Quelle: Michael Lieb (mic)

Pünktlich zum großen Jubiläum eröffnete in diesem Jahr der neue Hotel-Anbau, der rund 1,25 Millionen Euro gekostet hat. Er umfasst einen großen Eingangs- und Bar-Bereich mit Tagungsräumen. Durch das Gebäude-Ensemble ist ein großzügiger Innenhof, ähnlich einer Lounge, entstanden.

Bei einem Rundgang durch das Hotel konnten sich die IHK-Mitglieder selbst einen Eindruck von den neuen Räumen machen. Hacke erklärte, dass man durch die unterschiedlich großen Säle nun noch besser auf die Vorstellungen der Gäste eingehen könne. Durch die zusätzlichen Seminarräume erhoffe man sich auch eine höhere Nachfrage nach dem Mittagstisch. Seit der Eröffnung des Anbaus hätten schon zahlreiche Veranstaltungen stattgefunden - und man habe viel positive Resonanz bekommen. Das konnten die begeisterten IHK-Mitglieder gut nachvollziehen.

Einen Vortrag über „Chancen von Flüchtlingen im Ausbildungs- und Arbeitsmarkt“ hielt anschließend Andreas Kühne, Geschäftsführer der Agentur für Arbeit Hildesheim.
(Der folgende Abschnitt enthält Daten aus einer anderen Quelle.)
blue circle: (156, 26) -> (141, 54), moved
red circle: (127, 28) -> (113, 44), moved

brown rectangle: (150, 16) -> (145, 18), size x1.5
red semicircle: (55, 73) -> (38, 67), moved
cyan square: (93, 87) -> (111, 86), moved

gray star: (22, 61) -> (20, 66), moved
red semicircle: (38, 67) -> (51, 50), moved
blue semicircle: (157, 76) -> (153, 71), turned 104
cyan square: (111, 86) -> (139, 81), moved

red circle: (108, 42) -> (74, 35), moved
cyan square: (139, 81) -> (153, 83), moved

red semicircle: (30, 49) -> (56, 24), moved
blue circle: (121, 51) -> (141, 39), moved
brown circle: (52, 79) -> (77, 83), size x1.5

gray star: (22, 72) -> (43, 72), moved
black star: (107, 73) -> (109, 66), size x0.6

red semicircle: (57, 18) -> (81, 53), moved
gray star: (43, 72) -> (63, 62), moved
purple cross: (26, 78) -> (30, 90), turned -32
Ziel der Agentur sei es, die Weichen für eine schnellere Integration von Flüchtlingen in den Ausbildungs- und Arbeitsmarkt zu stellen.

Dafür wurde ein Kompetenzteam aus Mitarbeitern des Arbeitgeberservices, der Arbeitsvermittlung und der Berufsberatung gebildet. Unterstützung soll es durch berufliche Kenntnisvermittlung mit Sprachanteilen, Einstiegsqualifizierungen und Aus- und Weiterbildungen geben. Im Agenturbezirk gebe es 500 Sprachlernplätze, im gesamten Bundesgebiet seien es gut 100 000 Lernplätze.
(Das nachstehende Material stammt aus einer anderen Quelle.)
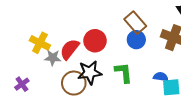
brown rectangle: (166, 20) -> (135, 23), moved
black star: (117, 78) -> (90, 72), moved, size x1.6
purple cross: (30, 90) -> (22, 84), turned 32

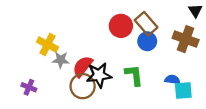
red circle: (95, 41) -> (121, 26), moved
red semicircle: (70, 49) -> (83, 66), moved
purple cross: (22, 84) -> (29, 87), turned -32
„Die Eingliederung von Flüchtlingen in den Ausbildungs- und Arbeitsmarkt muss frühzeitig beginnen und wird Zeit in Anspruch nehmen. Voraussetzung für die soziale und berufliche Integration ist der Erwerb von Sprachkompetenz und beruflichen Qualifikationen“, sagte Kühne.